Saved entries
[Start of Attachment]

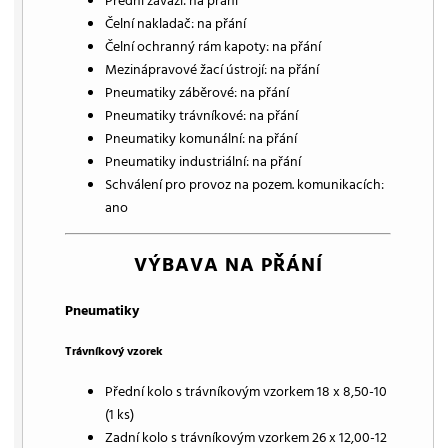
Přední závaží: na přání
Čelní nakladač: na přání
Čelní ochranný rám kapoty: na přání
Mezinápravové žací ústrojí: na přání
Pneumatiky záběrové: na přání
Pneumatiky trávníkové: na přání
Pneumatiky komunální: na přání
Pneumatiky industriální: na přání
Schválení pro provoz na pozem. komunikacích:
ano
VÝBAVA NA PŘÁNÍ
Pneumatiky
Trávníkový vzorek
Přední kolo s trávníkovým vzorkem 18 x 8,50-10
(1 ks)
Zadní kolo s trávníkovým vzorkem 26 x 12,00-12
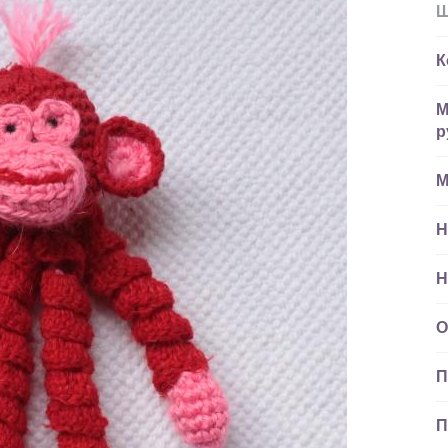
Ш
К
М
р
М
Н
Н
О
П
П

[End of Attachment]

> _WHAT YOU ARE ASKED TO DO_:
Please locate every line above that contains the word "kolo", with case counting, and copy each of those lines.

> _COMPLETED EXERCISE_:
Přední kolo s trávníkovým vzorkem 18 x 8,50-10
Zadní kolo s trávníkovým vzorkem 26 x 12,00-12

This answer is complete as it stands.